Prof. Iwona Niewiadomska from the Department of Social Prophylaxis at the KUL Institute of Psychology, Rector’s Representative for Research, observes, ‘Such people have at best meagre material resources. In addition, they have lost their grip on reality. We therefore need to empower them, to restore their capacity for handling all kinds of daily situations, and to help them acquire the core adaptation skills in the difficult living conditions of Africa’.

A team of KUL researchers will depart for Kenya in April. The group will include Dr Mariusz Wołońciej from the KUL Department of Emotional and Motivational Psychology. He has worked in Africa before; this time he will train Kenyans who aid victims of human trafficking. By his own admission, ‘Kenya is a unique place. It functions as a hub that sends present-day slaves from poor African countries to different places’. 

The researcher adds that the objective of the pilot studies involving KUL scholars is to solve an existing problem, one of the major challenges of the contemporary world: ‘It is a crying shame that in an era when we stress human dignity, there are more slaves than at the time of the Conquistadors. Human trafficking is taking place near us and we decided to help solve a real problem that also affects Poland’.

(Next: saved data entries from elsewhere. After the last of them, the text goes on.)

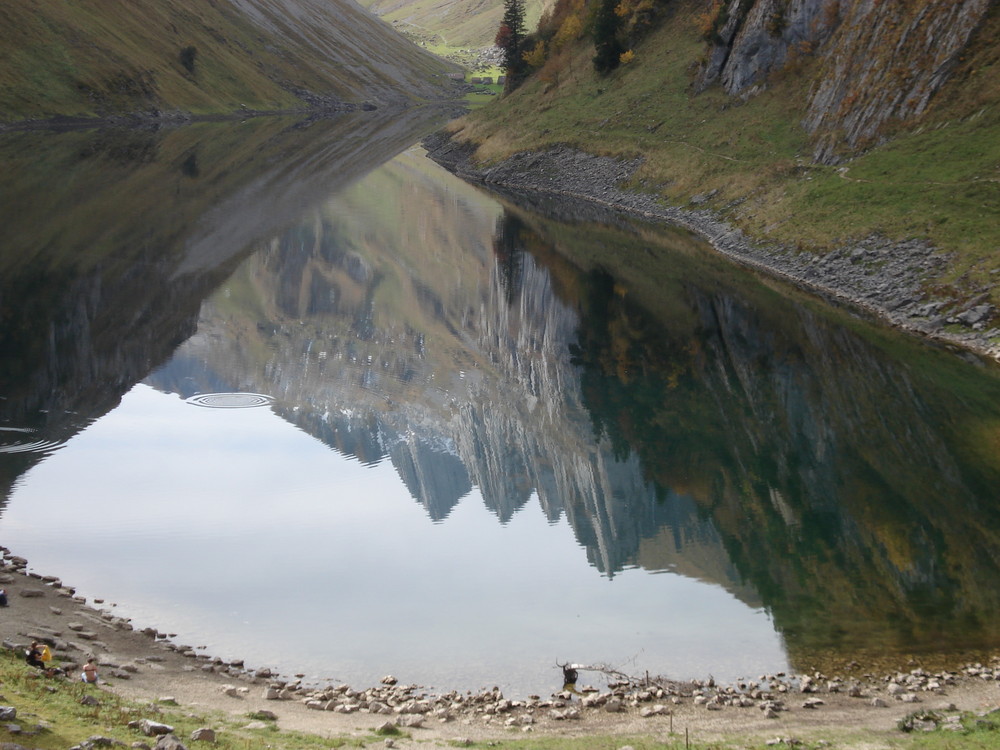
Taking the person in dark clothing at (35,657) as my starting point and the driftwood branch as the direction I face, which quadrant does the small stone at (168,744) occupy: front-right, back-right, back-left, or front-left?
front-right

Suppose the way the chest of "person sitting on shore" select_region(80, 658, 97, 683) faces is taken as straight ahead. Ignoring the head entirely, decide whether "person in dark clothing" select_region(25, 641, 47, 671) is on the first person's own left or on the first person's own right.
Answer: on the first person's own left

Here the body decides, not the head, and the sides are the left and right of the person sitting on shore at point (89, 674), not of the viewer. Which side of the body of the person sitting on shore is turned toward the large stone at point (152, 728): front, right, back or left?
back

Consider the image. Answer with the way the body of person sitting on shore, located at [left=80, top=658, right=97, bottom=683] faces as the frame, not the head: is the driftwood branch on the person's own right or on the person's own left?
on the person's own right

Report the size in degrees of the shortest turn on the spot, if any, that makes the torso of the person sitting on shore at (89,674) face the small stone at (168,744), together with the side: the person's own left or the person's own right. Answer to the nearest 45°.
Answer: approximately 180°

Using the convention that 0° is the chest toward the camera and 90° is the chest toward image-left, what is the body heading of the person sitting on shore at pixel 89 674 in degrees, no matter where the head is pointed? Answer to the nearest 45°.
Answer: approximately 180°
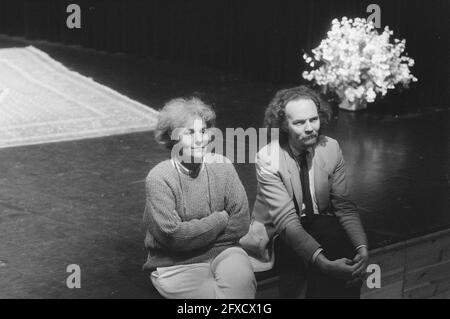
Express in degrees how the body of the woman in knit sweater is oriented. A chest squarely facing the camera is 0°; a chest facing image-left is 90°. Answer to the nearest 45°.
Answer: approximately 315°

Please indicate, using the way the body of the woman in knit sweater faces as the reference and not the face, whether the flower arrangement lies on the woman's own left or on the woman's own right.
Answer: on the woman's own left

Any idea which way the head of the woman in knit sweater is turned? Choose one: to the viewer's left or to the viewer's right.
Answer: to the viewer's right
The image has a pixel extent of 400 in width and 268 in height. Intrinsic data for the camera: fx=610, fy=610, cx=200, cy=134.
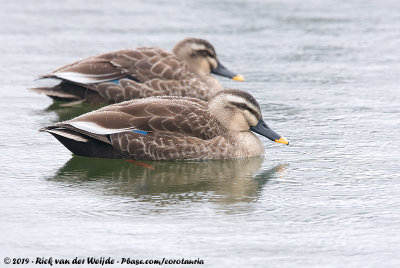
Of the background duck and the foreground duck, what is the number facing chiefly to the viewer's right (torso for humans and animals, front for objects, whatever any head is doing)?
2

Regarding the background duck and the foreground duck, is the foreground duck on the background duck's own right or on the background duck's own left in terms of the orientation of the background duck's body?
on the background duck's own right

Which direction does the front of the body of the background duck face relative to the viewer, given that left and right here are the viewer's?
facing to the right of the viewer

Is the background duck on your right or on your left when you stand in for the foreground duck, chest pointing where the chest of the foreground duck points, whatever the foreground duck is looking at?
on your left

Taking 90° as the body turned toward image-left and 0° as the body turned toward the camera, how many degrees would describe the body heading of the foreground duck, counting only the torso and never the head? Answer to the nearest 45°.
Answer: approximately 270°
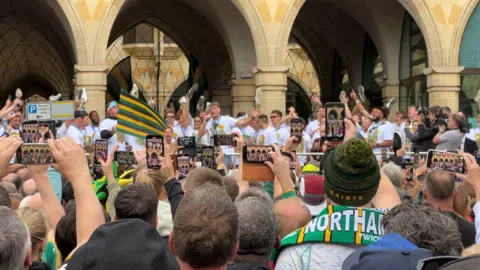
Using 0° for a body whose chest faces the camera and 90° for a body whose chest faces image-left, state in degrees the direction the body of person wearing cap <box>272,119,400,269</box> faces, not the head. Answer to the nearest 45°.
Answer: approximately 180°

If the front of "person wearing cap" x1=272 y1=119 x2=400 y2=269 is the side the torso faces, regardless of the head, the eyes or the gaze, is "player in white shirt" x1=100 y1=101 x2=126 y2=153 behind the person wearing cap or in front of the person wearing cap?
in front

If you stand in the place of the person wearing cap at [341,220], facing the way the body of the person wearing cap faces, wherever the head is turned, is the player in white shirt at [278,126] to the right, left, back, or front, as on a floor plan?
front

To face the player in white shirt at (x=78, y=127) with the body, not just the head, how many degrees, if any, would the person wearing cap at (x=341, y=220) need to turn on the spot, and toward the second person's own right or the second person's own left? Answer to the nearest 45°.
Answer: approximately 45° to the second person's own left

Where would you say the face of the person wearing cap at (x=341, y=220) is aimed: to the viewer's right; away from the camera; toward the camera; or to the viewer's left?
away from the camera

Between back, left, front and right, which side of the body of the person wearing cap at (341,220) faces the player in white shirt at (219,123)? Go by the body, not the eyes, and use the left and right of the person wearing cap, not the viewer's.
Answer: front

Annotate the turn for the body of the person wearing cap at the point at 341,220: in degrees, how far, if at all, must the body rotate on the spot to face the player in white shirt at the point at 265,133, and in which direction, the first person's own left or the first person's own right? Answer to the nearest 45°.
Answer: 0° — they already face them
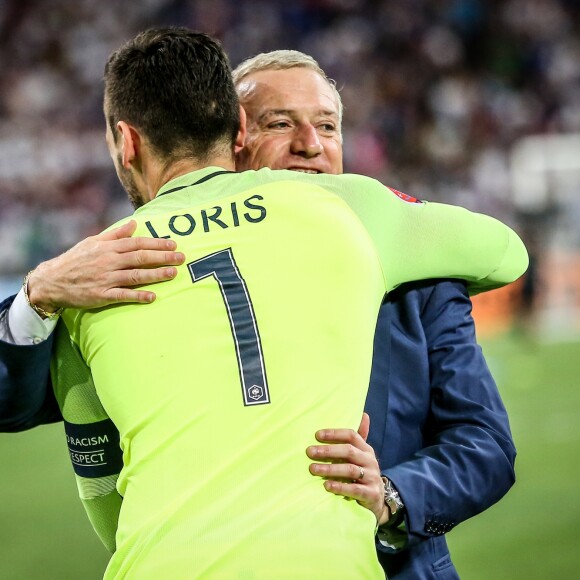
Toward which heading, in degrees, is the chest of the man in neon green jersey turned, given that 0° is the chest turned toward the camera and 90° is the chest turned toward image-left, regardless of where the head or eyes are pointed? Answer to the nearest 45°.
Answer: approximately 180°

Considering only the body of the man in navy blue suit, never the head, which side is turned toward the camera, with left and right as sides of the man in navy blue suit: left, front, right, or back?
front

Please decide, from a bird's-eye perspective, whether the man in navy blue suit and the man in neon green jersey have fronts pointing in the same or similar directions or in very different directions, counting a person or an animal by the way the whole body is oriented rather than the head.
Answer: very different directions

UN statistics show that every year, up to 50 million people worldwide become victims of human trafficking. In Poland, the problem may affect up to 28,000 people, including those whose passports are withheld from them after they have arrived in our country to work.

The figures are linked to specific stories of those who have been subjected to forced labour or sexual exploitation. I mean here both women and men who are beaten, tortured, starved, and even electrocuted. Many do not survive such conditions’, says Dr Radosław Malinowski, founder of HAART Kenya and CEO of the HAART Poland Foundation.

Partnering with KUL, the two organisations do not intend to stop with the pilot project. The agreement signed on Thursday envisages continuing joint activities involving the coaching and improving the business skills of trafficking survivors in Kenya.

Fr. Prof. Mirosław Kalinowski believes that the involvement of researchers from KUL in the project will significantly improve the situation of those who have been traumatised by their life experiences. As Rector of KUL observes: ‘The social sciences at our university take the lead in this project, but I think other humanities will be part of its practical application. I am confident that our delegation in Kenya will garner empirical material that will be used to strengthen the readaptation capacity of trafficked persons’.